In the hit TV show Breaking Bad, high school chemistry teacher Walter White is driven to a life of crime in order to pay for his cancer treatment. While White is fictional, his situation—the inability to afford the medicine he needed to survive—is not, and millions around the world are unable to access the medication they need because the prices are just too high.

This is a problem in developed and developing countries alike. In America, millions of adults skip prescribed medications due to the cost. The same is true in Canada, whose universal public healthcare system does not extend to cover prescription drugs. There’s a similar situation in Europe, especially in poorer European countries. In less affluent countries around the world, it is even more dire; many pay out of pocket for drugs, and the hefty price tags can run many times the annual average income. A recent study conducted by officials at the World Health Organization, for instance, revealed that two widely used drugs for treating hepatitis C cost the equivalent of one or more years average earnings in 12 out of 30 countries analyzed.  Millions are dying because they simply cannot afford the medicines needed to keep them alive.  

But why are drugs so prohibitively expensive? Most people think this is because of the cost to produce the medicine or to do the research needed to bring drugs to market. Perhaps surprisingly, it is not the cost of manufacture; many drugs can be made relatively cheaply. In fact, drugs often retail at tens or hundreds of times what it costs to make them. One drug for treating hepatitis C, for example, costs under $150 to make and retails at $84,000 for a 12 week course. Another drug, used to treat cancer, cost just $143 to manufacture, and was sold for $120,000 for one year’s supply. Why? The main reason: patents.

A patent is a monopoly on the information found inside a drug, giving the holder the exclusive right to use that information. They are awarded by governments to the creator of a new drug, granting the holder the sole right to determine who may use, produce and sell the product for a certain period of time. Those who apply for patents don’t even have to have created all the work in the product, just the latest link in the chain. It’s this monopoly that keeps prices high, and it is often justified by the extraordinary costs involved in bringing a new drug to market, which a recent—and somewhat questionable—estimate places at $2.6 billion.

Companies have a number of ways of ensuring they can keep their monopoly for the longest period of time possible to maintain the protection they have around maximized prices, preventing generics manufacturers—who do not shoulder research and development costs and can afford to sell drugs at a much lower price—from driving prices down. This usually involves tweaking existing compounds in the drugs slightly, developing a new mode of delivery or combining two patented drugs in one pill. The practice, called evergreening, is controversial, and is often timed to maximise the length of the monopoly. “Many of these involve minor modification or reformulation of drugs that do not necessarily provide additional benefit for patients,” according to researchers at St George’s, University of London, writing in the British Medical Journal.

Without patents, prices almost always fall. We see this when patents expire; generic, off-brand drugs cost a fraction of their branded counterparts. The competition involved here means the prices needed to sell the drug fall close to the costs of manufacture. We also see this in cases where patent monopolies are not enforced or awarded; India did not award patents on drugs until 2005, allowing generic manufacturers to produce lifesaving drugs at affordable prices.
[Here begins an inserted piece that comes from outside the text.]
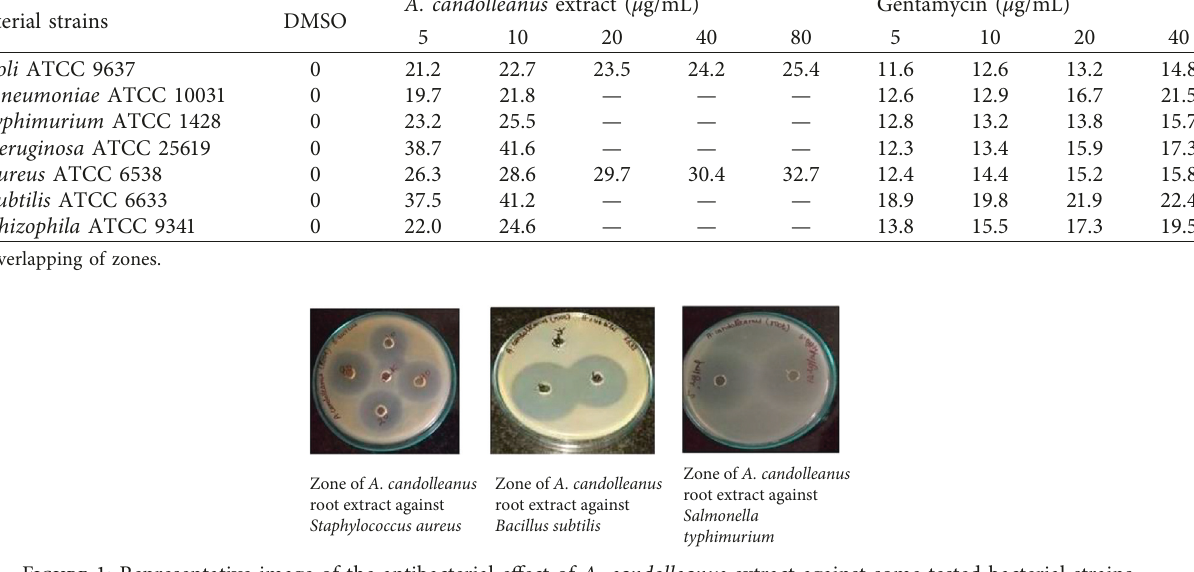
Table 2: Antibacterial activity of A. candolleanus root extract and standard gentamycin (diameter inhibition zone expressed in mm). Bacterial strains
One leukemia drug, for instance, which cost $70,000 in the US, cost just $2,500 in India. Until then, the country was a major source of affordable medicine worldwide.

It’s often claimed patents are a necessary driver of innovation. Without them, there would be little incentive for pharmaceutical companies to make the massive investments required to bring a new drug to market. But most of these high prices does not get funneled back into research and development; many companies actually spend far more on advertising than they do on developing new products. Moreover, many companies take out patents on products where they haven’t even paid for the bulk of the research. This was the case with medicine used to treat HIV.

But patents are not the only way, nor are they the most appropriate way to develop new medicines. Monopolies keep the prices of drugs high, pricing millions out of the market, while simultaneously failing to reward—and therefore incentivize—those who have done the bulk of the research, typically governments, public universities and similar groups. They also divert research away from less-profitable areas, such as infectious diseases and those afflicting mainly poorer people, to more profitable areas, like chronic diseases afflicting richer people. Most drug companies, for instance, focus on developing drugs for chronic issues like heart disease, cancer and diabetes, rather than urgently needed antibiotics to deal with the growing spread of resistance. In 2008 only five major pharmaceutical companies still had antibiotics programmes. One thing is clear: we need a new model for medical innovation. A model that works for everyone.